Nenek: Malungun Au.. heush..heush..



Gemuruh hujan dan petir seakan memperdalam kelabu didalam hatiku. Saat aku menelpon keluargaku dikampung, aku mendengar tangisan nenekku yang tengah sakit.Ya, neneku sudah lama sakit lumpuh tak bisa menggerakan tubuhnya sebelah kanan. Awalnya aku menelpon mamakku hanya ingin sekedar menyapa mereka dikampung, dan aku sudah terbiasa melakukan itu. Namun, kali ini telponku diterima oleh kakaku, alumnus dari kampus yang sama dengan tempat kuliahku sekarang.
“Halo, Asalamualaikum Suf..” sahutnya di telepon.
“Walaikum salam ini kak Ana? Mamak mana?”.  
“ Ia ini aku lagi dirumah nenek, mamak lagi keluar..”.
 “oh ya, gimana kabar mamak  sama nenek disana?” tanyaku. Aku tak pernah lupa menanyakan kabar  kedua wanita tangguh itu setiap saat aku menelpon ke kampung.
“Sehat semuanya. Mamak sehat, nenek masih gini-gini aja.. tapi makin kuat nenek makan ..”
“Ia, aku juga sehat disini”
Semilir aku mendengar suara dibelakang suara kakakku, “Malungun au... heush.. heush..”
Aku tahu persis suara siapa itu, itu suara neneku. Hatiku seperti teriris sembilu mendengar suara desah kerinduan cucunya. Aku merasa bersalah dan teringat betapa tangguhnya dia menyanyangi diriku dari kecil hingga SMA.
“Udah sehat nenek kan?” tanyaku bermaksud menghibur. Tapi percuma, neneku hanya bisa menangis dan tertawa semaunya. Namun, lebih sering menangis saat bertelepon atau bertemu langsung dengan orang telah lama tak berjumpa dengan dirinya.
“Heush.. heush.. sehat do ho Yusuf..? heush.. heush..” tanyanya dengan suara yang samar.

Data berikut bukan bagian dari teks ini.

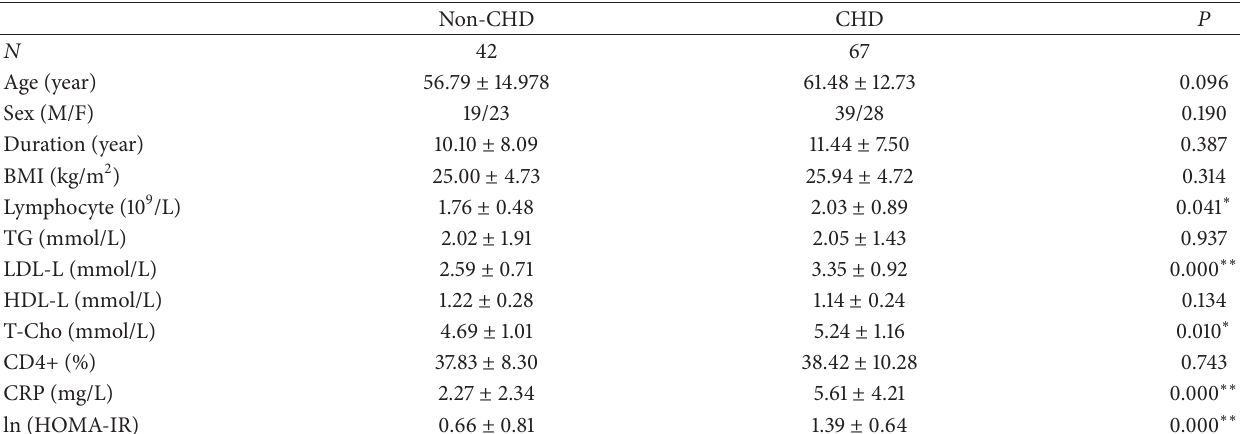
Table 1: Demographic characteristics of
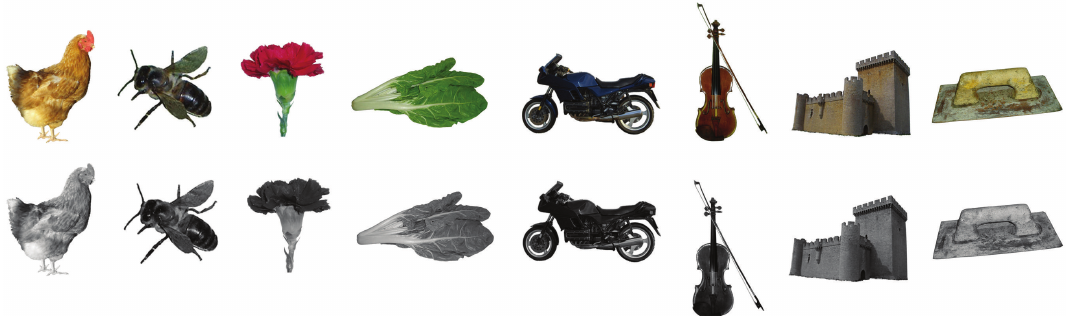
Figure 1: Colour and greyscale versions of items from the Nombela Naming Test. From left to right: hen, bee, carnation, chard, motorbike, violin, castle, and trowel.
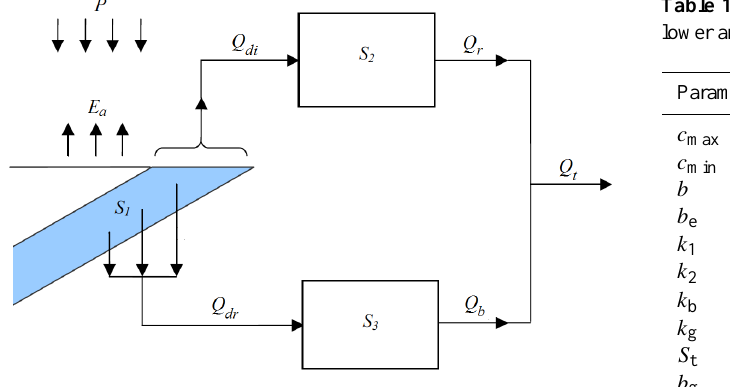
Fig. 1. General model structure of the PDM (Moore, 2007).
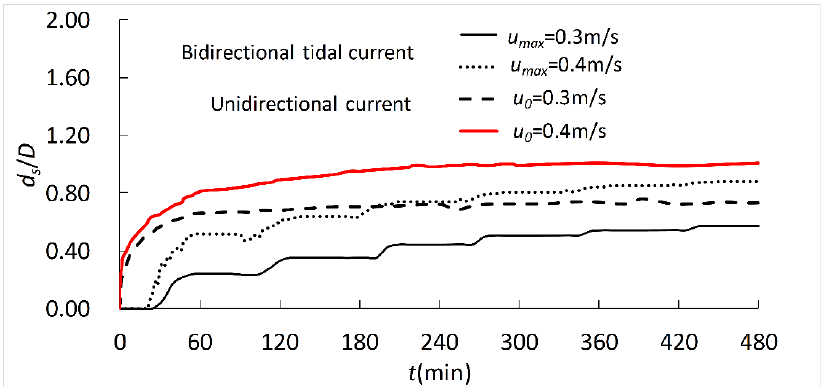
Figure 7. Time development of scour depth under bidirectional tidal currents.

“Sehatnya aku disini nek. Jangan lah nangis nanti gak cantik lagi nenek.. hehe” candaku sekedar mencairkan suasana.
Sudah berbicara ditelepon selama 5 menit, akupun mengakhiri percakapan di telepon itu. Namun, masih terasa kerinduan dan kesedihan dari telepon itu.